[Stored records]
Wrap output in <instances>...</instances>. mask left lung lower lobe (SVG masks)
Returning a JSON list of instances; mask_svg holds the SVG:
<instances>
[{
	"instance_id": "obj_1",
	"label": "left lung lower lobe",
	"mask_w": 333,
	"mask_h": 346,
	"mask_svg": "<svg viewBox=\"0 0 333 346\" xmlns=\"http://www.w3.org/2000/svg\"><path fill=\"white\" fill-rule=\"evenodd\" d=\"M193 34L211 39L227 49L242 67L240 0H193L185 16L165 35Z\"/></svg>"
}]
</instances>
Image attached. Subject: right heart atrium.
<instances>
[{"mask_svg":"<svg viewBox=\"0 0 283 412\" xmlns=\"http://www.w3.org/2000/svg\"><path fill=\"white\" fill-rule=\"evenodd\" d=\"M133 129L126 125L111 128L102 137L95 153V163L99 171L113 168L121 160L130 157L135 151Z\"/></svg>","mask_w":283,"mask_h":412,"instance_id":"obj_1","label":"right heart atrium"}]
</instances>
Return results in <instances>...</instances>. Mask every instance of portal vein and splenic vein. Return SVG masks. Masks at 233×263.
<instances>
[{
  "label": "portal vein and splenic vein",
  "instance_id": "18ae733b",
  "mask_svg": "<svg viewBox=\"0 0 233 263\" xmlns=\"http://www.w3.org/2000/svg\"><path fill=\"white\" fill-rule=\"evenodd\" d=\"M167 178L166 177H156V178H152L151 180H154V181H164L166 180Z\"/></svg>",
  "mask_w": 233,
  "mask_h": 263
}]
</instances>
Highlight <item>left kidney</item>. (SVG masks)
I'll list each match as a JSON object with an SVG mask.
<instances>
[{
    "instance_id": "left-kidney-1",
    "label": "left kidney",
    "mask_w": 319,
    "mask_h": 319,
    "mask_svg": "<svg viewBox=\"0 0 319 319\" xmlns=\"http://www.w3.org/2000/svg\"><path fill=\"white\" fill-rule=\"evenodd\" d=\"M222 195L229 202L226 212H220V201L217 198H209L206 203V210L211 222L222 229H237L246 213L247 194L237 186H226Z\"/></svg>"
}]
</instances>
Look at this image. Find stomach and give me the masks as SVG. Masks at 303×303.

> _REQUIRED WORK_
Can you update the records so that every "Masks at" becomes "Masks sized at", with nothing else changed?

> _REPLY TO THE TASK_
Wrap output in <instances>...</instances>. mask left lung lower lobe (SVG masks)
Returning a JSON list of instances; mask_svg holds the SVG:
<instances>
[{
	"instance_id": "obj_1",
	"label": "left lung lower lobe",
	"mask_w": 333,
	"mask_h": 346,
	"mask_svg": "<svg viewBox=\"0 0 333 346\" xmlns=\"http://www.w3.org/2000/svg\"><path fill=\"white\" fill-rule=\"evenodd\" d=\"M193 34L211 39L227 49L242 67L240 0H193L185 16L165 35Z\"/></svg>"
}]
</instances>
Image attached. Subject: right heart atrium.
<instances>
[{"mask_svg":"<svg viewBox=\"0 0 283 412\" xmlns=\"http://www.w3.org/2000/svg\"><path fill=\"white\" fill-rule=\"evenodd\" d=\"M133 129L126 125L111 128L102 137L95 153V163L99 171L113 168L121 160L130 157L135 151Z\"/></svg>","mask_w":283,"mask_h":412,"instance_id":"obj_1","label":"right heart atrium"}]
</instances>
Return results in <instances>...</instances>. Mask every instance of portal vein and splenic vein. Return SVG masks. Masks sized at 233×263.
<instances>
[{
  "label": "portal vein and splenic vein",
  "instance_id": "18ae733b",
  "mask_svg": "<svg viewBox=\"0 0 233 263\" xmlns=\"http://www.w3.org/2000/svg\"><path fill=\"white\" fill-rule=\"evenodd\" d=\"M167 178L166 177H156V178H152L151 180H154V181H164L166 180Z\"/></svg>",
  "mask_w": 233,
  "mask_h": 263
}]
</instances>
Highlight <item>left kidney</item>. (SVG masks)
I'll list each match as a JSON object with an SVG mask.
<instances>
[{
    "instance_id": "left-kidney-1",
    "label": "left kidney",
    "mask_w": 319,
    "mask_h": 319,
    "mask_svg": "<svg viewBox=\"0 0 319 319\" xmlns=\"http://www.w3.org/2000/svg\"><path fill=\"white\" fill-rule=\"evenodd\" d=\"M222 195L229 202L226 212H220V201L217 198H209L206 203V210L211 222L222 229H237L246 213L247 194L237 186H226Z\"/></svg>"
}]
</instances>
Look at this image. Find stomach and give me the masks as SVG. Masks sized at 303×303.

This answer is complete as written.